Die Ausstellung "Zwischen Utopie und Anpassung" zeigt nun aber nicht allein die Folgen, die die innovativen Ansätze aus Weimar – und später auch aus Dessau und Berlin – bis in die norddeutsche Provinz hatten. Sie erzählt auch die Lebens- und Werkgeschichte von vier Bauhausschülern aus der Region, die völlig unterschiedlich verliefen: Hans Martin Fricke wurde zum Kulturfunktionär und Auftragsarchitekten der Nationalsozialisten und beteiligte sich nach 1945 am Wiederaufbau. Dabei behielt er trotzdem sein Gespür für Qualität. Hermann Gautel eröffnete ein Ausstattungsgeschäft mit angeschlossener Tischlerei – und kehrte nicht mehr aus dem Krieg zurück. Karl Schwoon überlebte und eröffnete zunächst eine Galerie in Oldenburg, bevor er sein Geld als Bildredakteur verdiente.

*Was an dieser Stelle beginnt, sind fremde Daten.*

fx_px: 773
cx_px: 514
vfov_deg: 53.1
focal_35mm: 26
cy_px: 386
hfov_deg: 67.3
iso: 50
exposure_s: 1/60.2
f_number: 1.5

Erste Reihe der Bauhaus-Künstler
Die größte Entdeckung der Ausstellung, die neben Möbeln, Einrichtungsgegenständen, Lampen, Entwurfszeichnungen, Textilien und Fotografien auch Werke von Klee, Kandinsky, Schlemmer, Muche, Moholy-Nagy, Feininger und anderen berühmten Bauhaus-Meistern zeigt, ist aber wohl der nahezu unbekannte Hin Bredendieck. In der Metallwerkstatt des Bauhauses arbeitete der gelernte Tischler unter anderem mit Marianne Brandt an deren berühmten Lampen, später in Berlin dann gemeinsam mit László Moholy-Nagy und Herbert Bayer. Bredendieck ging zunächst zu Siegfried Giedion in die Schweiz, kehrte dann nach Oldenburg zurück, wechselte 1937 ans von Emigranten gegründete "New Bauhaus" in Chicago und 1952 dann als Professor ans Georgia Institute of Technology in Atlanta.

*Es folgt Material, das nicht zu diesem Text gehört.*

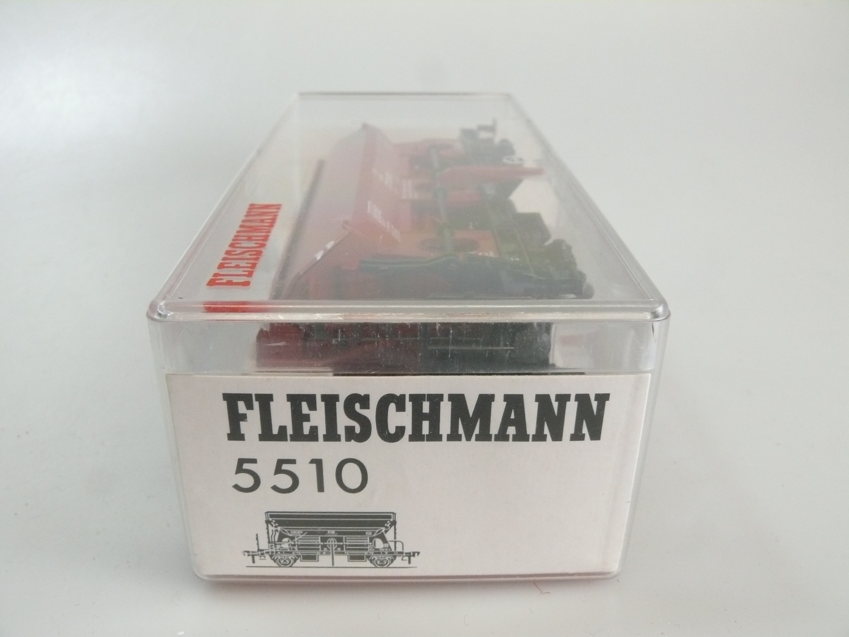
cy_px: 318
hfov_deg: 52.6
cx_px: 424
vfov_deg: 40.7
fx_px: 858
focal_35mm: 35
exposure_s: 1/80
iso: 400
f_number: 5.6
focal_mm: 7.4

Individuelle Talente formten den Ruhm
Der Weg dieser vier Bauhaus-Schüler, ihre Rückkehr in die Heimat und der Einfluss sowie die neuen Gestaltungsansätze, bildet die zweite Ebene der Oldenburger Ausstellung, für die Kuratorin Gloria Köpnick und Museumsdirektor Rainer Stamm im Rahmen eines dreijährigen Forschungsprojektes in Europa und den USA recherchiert haben. Noch kurz vor Ausstellungsbeginn gelang sogar der Ankauf des Nachlasses von Hin Bredendieck, der damit in die erste Reihe der Bauhaus-Künstler aufrücken dürfte. Nicht allein diese echte Entdeckung lohnt aber den Weg nach Oldenburg: Hier und im hervorragenden Katalog (Michael Imhof Verlag) wird Bauhausgeschichte nicht als Heldengeschichte verstanden. Hier wird – in einem Museum, das sich noch als Ort von Bildung, Forschung und überzeugender Vermittlung versteht – endlich einmal über eine Institution erzählt, deren berechtigter Ruhm nicht auf abstrakten Ideen und Orten, sondern bis heute auf dem Talent von Individuen beruht.